To our knowledge, this is the first study to evaluate the prevalence and risk factors associated with ACO among Aboriginal peoples. Our study highlights the increasing prevalence of respiratory diseases in Aboriginal women. Even though ACO is a relatively new disease, our study still highlights the significance of smoking and dwelling in a house in need of major repairs, factors already known to be linked with respiratory diseases. Our study also highlights the association between ACO and concomitant diseases such as diabetes in Aboriginal peoples.
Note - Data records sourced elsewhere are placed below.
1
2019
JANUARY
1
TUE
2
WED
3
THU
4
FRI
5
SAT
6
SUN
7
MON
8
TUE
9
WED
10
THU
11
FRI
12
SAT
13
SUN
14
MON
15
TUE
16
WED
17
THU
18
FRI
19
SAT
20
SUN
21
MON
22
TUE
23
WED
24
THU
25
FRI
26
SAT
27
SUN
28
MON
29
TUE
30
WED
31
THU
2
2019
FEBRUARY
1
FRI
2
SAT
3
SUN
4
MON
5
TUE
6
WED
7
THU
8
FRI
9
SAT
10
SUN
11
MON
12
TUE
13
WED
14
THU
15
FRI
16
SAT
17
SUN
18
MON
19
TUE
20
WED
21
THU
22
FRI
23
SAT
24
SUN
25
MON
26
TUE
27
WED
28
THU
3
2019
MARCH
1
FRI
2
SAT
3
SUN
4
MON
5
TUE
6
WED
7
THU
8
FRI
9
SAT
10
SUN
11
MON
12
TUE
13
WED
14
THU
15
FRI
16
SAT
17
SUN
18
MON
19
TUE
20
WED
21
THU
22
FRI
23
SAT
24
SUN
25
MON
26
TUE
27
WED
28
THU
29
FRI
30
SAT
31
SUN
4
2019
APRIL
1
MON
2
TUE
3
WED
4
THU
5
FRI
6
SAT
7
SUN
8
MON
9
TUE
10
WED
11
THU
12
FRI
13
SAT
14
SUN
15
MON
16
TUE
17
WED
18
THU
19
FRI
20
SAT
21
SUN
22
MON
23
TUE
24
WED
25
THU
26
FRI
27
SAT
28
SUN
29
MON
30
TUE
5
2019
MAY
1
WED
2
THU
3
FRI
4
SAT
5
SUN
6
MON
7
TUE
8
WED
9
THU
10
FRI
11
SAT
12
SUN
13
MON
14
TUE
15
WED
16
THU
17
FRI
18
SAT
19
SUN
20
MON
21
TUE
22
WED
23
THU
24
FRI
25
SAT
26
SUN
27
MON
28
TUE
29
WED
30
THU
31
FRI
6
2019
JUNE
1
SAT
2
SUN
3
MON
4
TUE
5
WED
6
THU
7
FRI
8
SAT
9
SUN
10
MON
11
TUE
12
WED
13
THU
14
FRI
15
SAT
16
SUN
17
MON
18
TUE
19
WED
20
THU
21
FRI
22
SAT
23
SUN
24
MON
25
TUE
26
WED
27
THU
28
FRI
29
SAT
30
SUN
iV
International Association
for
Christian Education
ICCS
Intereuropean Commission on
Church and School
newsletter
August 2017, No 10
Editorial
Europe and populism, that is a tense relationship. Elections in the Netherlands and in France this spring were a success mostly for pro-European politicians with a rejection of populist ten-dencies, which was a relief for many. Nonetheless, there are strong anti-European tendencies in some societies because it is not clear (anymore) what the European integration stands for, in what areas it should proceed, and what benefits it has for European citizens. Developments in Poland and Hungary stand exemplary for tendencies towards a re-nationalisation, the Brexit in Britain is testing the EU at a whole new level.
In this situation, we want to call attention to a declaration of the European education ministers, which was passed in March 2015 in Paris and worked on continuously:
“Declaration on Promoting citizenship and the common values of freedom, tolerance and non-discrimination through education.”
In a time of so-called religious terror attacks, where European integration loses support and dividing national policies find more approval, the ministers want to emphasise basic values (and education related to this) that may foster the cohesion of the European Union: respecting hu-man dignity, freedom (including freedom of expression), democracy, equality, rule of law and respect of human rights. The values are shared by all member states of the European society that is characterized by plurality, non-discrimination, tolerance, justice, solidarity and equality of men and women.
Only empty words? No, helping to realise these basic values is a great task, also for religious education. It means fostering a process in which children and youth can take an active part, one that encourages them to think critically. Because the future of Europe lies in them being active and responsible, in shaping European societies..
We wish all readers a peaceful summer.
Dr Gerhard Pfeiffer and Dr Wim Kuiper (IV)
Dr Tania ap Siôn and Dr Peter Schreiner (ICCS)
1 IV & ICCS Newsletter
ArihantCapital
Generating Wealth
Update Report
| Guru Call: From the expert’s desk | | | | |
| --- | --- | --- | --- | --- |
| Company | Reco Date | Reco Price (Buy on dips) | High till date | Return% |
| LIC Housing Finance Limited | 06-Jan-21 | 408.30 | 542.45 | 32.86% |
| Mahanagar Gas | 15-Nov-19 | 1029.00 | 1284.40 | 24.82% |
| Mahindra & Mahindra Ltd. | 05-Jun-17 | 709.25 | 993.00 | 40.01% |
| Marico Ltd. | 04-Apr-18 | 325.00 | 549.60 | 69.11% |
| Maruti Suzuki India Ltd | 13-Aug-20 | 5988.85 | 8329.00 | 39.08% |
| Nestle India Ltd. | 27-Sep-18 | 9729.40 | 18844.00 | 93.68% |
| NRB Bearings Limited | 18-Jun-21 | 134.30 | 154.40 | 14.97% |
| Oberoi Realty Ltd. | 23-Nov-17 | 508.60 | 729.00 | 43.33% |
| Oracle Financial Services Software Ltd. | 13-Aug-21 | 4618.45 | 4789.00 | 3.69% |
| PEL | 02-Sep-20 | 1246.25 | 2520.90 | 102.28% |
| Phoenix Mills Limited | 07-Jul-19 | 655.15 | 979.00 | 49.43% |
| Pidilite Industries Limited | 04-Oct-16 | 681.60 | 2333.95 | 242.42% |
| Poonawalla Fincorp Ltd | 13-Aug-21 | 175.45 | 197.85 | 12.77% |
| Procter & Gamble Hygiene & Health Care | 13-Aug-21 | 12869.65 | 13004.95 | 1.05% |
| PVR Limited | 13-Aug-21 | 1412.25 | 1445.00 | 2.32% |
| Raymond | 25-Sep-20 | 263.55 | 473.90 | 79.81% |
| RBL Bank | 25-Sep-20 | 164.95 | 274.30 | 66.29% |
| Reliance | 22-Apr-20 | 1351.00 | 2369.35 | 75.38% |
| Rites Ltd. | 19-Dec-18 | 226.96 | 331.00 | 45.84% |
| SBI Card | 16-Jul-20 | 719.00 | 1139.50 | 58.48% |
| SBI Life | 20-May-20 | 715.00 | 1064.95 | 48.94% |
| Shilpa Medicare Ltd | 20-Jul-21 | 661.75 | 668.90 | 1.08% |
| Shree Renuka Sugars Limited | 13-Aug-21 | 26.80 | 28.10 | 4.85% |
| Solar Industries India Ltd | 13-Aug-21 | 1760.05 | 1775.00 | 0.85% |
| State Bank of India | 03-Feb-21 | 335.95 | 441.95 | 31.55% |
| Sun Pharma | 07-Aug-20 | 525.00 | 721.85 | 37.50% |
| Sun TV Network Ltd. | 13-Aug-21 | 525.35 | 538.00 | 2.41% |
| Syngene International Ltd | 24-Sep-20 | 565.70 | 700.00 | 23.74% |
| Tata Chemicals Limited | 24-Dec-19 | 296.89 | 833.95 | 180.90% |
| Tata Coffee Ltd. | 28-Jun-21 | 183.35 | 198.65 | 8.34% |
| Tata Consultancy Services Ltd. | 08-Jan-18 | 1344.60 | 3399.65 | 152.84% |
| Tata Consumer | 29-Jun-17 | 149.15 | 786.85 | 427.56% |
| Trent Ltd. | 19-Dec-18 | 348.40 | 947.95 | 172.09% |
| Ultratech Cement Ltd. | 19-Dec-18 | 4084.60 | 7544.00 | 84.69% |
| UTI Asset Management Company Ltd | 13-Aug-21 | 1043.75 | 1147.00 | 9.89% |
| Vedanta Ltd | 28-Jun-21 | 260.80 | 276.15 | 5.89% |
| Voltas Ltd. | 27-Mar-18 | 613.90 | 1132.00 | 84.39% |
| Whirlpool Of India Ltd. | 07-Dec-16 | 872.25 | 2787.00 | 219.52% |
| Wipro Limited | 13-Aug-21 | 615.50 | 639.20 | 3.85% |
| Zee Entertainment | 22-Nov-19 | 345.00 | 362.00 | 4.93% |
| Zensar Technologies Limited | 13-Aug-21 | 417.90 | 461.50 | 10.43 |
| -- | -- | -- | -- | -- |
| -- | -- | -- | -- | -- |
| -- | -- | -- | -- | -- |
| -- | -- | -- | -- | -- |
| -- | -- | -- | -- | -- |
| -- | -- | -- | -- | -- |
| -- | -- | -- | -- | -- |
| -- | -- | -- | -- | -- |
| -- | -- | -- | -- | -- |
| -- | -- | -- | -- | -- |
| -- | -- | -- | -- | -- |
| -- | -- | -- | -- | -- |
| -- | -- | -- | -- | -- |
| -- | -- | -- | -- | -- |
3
There is a need to better understand the burden and risk factors of ACO in Aboriginal peoples. The findings from this study will provide information to health-care workers, patients and their families, Indigenous governments/organizations, and government agencies.

Data Availability

The 2012 Aboriginal Peoples Survey used to support the findings of this study has not been made available because it is not a publicly available dataset. It is available upon request from Statistics Canada.

Conflicts of Interest

The authors declare that there are no conflicts of interest regarding the publication of this paper.

Acknowledgments

This study was funded by the Seed, Bridge and Multidisciplinary Fund Committee and the Research and Graduate Studies, Memorial University of Newfoundland. The analysis presented in this paper was conducted at the Memorial University Research Data Centre, which is part of the Canadian Research Data Centre Network (CRDCN). The services and activities provided by the Memorial University Research Data Centre are made possible by the financial or in-kind support of the SSHRC, the CIHR, the CFI, the Statistics Canada, Seed, Bridge, Multidisciplinary Fund Committee, and the Memorial University of Newfoundland. The views expressed in this paper do not necessarily represent the CRDCN’s or that of its partners. This study was approved by the Newfoundland and Labrador Health Research Ethics Board.